Copy the entries below exactly, but only from the line containing "drooping eyelids that" through the final line.

# # #

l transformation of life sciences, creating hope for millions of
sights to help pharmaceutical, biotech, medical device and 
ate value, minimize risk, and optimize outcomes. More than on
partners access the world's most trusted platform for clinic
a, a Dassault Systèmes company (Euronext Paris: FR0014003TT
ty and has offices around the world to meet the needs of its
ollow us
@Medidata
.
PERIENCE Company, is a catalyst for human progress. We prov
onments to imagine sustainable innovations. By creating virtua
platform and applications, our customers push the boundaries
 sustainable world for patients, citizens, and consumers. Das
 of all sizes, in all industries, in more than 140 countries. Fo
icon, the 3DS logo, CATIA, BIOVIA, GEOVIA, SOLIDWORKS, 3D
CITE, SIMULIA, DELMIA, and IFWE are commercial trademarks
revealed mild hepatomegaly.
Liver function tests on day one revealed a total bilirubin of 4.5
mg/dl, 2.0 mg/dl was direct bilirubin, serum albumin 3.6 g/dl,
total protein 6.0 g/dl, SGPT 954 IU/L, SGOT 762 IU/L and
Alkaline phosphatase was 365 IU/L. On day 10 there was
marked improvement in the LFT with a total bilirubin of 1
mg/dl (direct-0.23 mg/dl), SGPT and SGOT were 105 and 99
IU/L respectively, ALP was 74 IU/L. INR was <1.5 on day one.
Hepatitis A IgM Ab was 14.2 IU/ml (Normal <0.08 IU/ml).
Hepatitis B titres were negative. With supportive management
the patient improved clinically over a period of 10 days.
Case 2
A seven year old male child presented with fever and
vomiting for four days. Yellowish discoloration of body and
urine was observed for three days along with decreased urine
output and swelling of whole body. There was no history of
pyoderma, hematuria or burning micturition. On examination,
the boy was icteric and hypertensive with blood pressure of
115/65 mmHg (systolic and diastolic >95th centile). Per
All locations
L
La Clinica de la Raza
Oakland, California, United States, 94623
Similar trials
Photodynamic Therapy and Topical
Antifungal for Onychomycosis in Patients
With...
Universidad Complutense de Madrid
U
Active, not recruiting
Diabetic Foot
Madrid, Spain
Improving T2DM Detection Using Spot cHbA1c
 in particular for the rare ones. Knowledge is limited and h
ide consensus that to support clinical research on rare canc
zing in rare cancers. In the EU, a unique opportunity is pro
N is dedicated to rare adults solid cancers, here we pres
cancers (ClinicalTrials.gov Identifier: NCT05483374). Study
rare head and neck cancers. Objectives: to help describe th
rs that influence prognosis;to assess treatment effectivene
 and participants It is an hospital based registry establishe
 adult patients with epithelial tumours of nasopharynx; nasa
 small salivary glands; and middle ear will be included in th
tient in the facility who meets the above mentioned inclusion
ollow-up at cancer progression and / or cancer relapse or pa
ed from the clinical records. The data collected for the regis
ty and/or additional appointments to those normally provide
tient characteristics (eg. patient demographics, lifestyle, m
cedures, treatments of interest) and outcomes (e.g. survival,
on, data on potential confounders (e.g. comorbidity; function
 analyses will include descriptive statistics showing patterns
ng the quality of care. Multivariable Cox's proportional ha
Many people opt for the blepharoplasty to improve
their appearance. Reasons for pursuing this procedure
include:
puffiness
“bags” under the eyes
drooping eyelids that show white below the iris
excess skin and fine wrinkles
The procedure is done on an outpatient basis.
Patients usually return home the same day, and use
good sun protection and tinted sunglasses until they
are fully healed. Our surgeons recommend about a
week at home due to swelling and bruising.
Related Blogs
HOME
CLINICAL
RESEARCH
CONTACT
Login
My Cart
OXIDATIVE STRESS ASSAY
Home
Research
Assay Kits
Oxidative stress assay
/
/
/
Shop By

# # #

* **Answer to the problem**:
drooping eyelids that show white below the iris
excess skin and fine wrinkles
The procedure is done on an outpatient basis.
Patients usually return home the same day, and use
good sun protection and tinted sunglasses until they
are fully healed. Our surgeons recommend about a
week at home due to swelling and bruising.
Related Blogs
HOME
CLINICAL
RESEARCH
CONTACT
Login
My Cart
OXIDATIVE STRESS ASSAY
Home
Research
Assay Kits
Oxidative stress assay
/
/
/
Shop By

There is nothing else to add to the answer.